_Brano fornito:_
▬▬▬▬▬▬▬▬▬▬
Dei tre imputati, tutti in carcere - due in custodia cautelare per questa causa e uno in esecuzione pena per reati di droga -, quindi, soltanto uno, il 25enne pakistano Dilawar Abbas Jutt, è stato riconosciuto colpevole e dovrà ora risarcirle i danni: 9 anni di reclusione e 50 mila euro alla madre della ragazzina che, quale esercente la potestà genitoriale, si è costituita parte civile con l’avvocato Consuelo Zanini.

La sentenza è stata emessa giovedì 24 giugno, al termine di oltre tre ore di camera di consiglio, dal tribunale collegiale presieduto dal giudice Paolo Alessio Vernì (a latere, i colleghi Roberto Pecile e Camilla Del Torre).
▬▬▬▬▬▬▬▬▬▬
_Compito assegnato:_
Prosegui l'articolo sulla condanna di Dilawar Abbas Jutt dal punto in cui si interrompe. Per questo lavoro i dati non servono.

_Estratto dati:_
▬▬▬▬▬▬▬▬▬▬
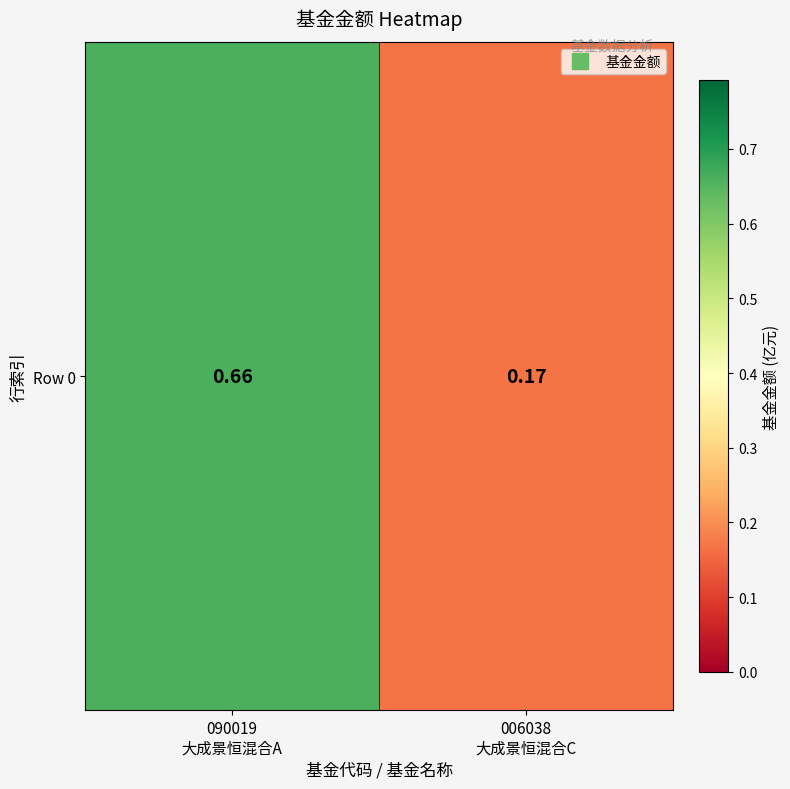

Which label corresponds to the smallest value in the chart?

006038
大成景恒混合C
▬▬▬▬▬▬▬▬▬▬
_Esercizio svolto:_
Assolti «perché il fatto non sussiste», benché con la formula del dubbio per insufficienza o contraddittorietà delle prove, gli altri due pakistani, Sulman Muhammad, 24 anni, e Naeem Muhammad, 37 anni, cui il pm Letizia Puppa aveva chiesto fossero inflitti 10 anni e 8 mesi, oltre che lo stesso Jutt, per il quale era stata proposta una condanna a complessivi 12 anni.

Presenti in aula, hanno entrambi accolto con sollievo il verdetto e stretto in un abbraccio l’amico, che invece, con l’avvocato Sara Barbesi, giunta da Verona in sostituzione del collega Emanuele Luppi, attenderà ora il deposito della motivazione, per presentare appello.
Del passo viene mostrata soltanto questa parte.